枝が折れて落ちた状況を調べる捜査員ら=13日、東京都日野市で

◆最大で直径30㎝、長さ5mの枝が落下

 警視庁日野署によると、高さ10メートル超のイチョウの枝が上部で折れ、下方の枝を巻き込みながら落ち、少なくとも6本が落下した。最大で直径約30センチ、長さは約5メートルだった。現場はJR豊田駅の北700メートルで、市立中学校と団地の間にある市が管理する緑地。イチョウ並木の遊歩道で人が自由に出入りでき、男性は偶然通りかかったとみられる。署は枝が落ちた原因を調べている。  市によると、緑地は1960年ごろに整備されたとみられ、イチョウを含めて約30本の木が植えられていた。枝が落ちたイチョウは市が昨年11月に剪定。今年7月と8月に目視で点検し、異常を確認していない。

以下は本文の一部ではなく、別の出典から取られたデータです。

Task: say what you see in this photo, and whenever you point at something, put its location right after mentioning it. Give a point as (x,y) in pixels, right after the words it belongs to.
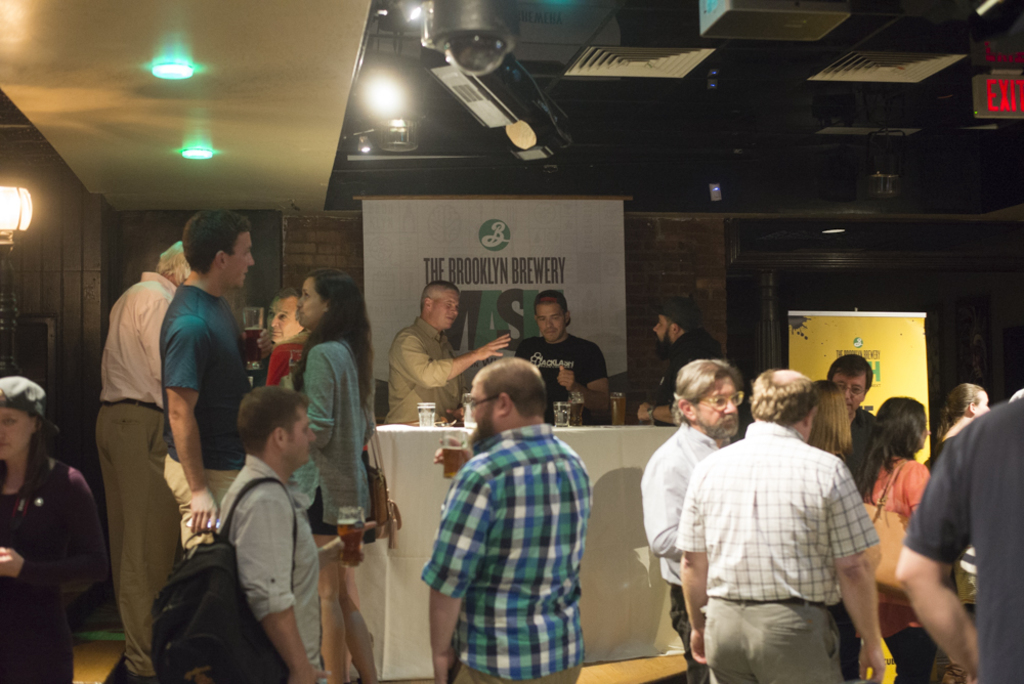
In the image there are many people (791,572) standing. There are few people (249,493) with glasses (454,463) in their hands (437,457). And also there is a table (399,427) with glasses (562,400). In the background (513,229) there is a wall (684,271) with banners (515,255). At the top of the image (383,129) there is a ceiling (303,140) with lights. And on the right side of the image (985,77) there is a sign board (983,77). And on the left side of the image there is a lamp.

13日、枝が折れて落ち、男性が死亡した現場=東京都日野市で

 隣接する団地に住む女性(83)によると、発生直後に多くの救急隊員や警察官が駆け付けたが、枝を取り除く作業が難航し、ノコギリを求める大声が飛び交っていた。「落下する1時間ほど前に、買い物帰りに現場を通ったばかりだった。団地の住人だけでなく、中学生も近所の人も通るので怖い」と話した。  事故を受けて市は13日、管理する公園や緑地の樹木の一斉点検を開始。大坪冬彦市長は「本人と家族に深くおわびする。再発防止に全力で取り組む」とのコメントを発表した。   ◇

◆「枯れていたとは考えられない」

 13日に現場を確認した日本樹木医会の小林明理事は「落下した枝には実が多くついており、全体で数十キロの重量になっていた可能性がある。上の方にあった枝が重さに耐えられなくなって折れ、下の枝を次々に巻き込んでいったのではないか」と話した。  木の状態については「折れた部分の色を見る限りは健康で、枯れていたとは考えられない。実の重さに加え、9月上旬の大雨で水分が加わってさらに重くなり、限界を超えたのだろう」と推測した。  倒木などでの死亡事故は、全国でこれまでにも起きている。2022年8月には鹿児島県の小学校で、樹齢160年を超えるイチョウの枝が折れ、下敷きとなった校長が死亡。昨年4月には相模原市のキャンプ場で、テントで就寝中だった女性が倒木の下敷きになり死亡した。  国土交通省によると、国や自治体が管理する道路では、車の衝突なども含めて年に平均約5200本の倒木が発生。公園や緑地では23年度、倒木などで人がけがをする事故が全国で2件報告されている。  小林理事は「頻繁に起きるわけではないが、イチョウなど実をつける木では今回のように、枯れていなくても枝が折れて落ちることがある。公園や緑地など倒木のリスクが高い場所では、早めに枝を剪定するなど、対応を考える必要がある」としている。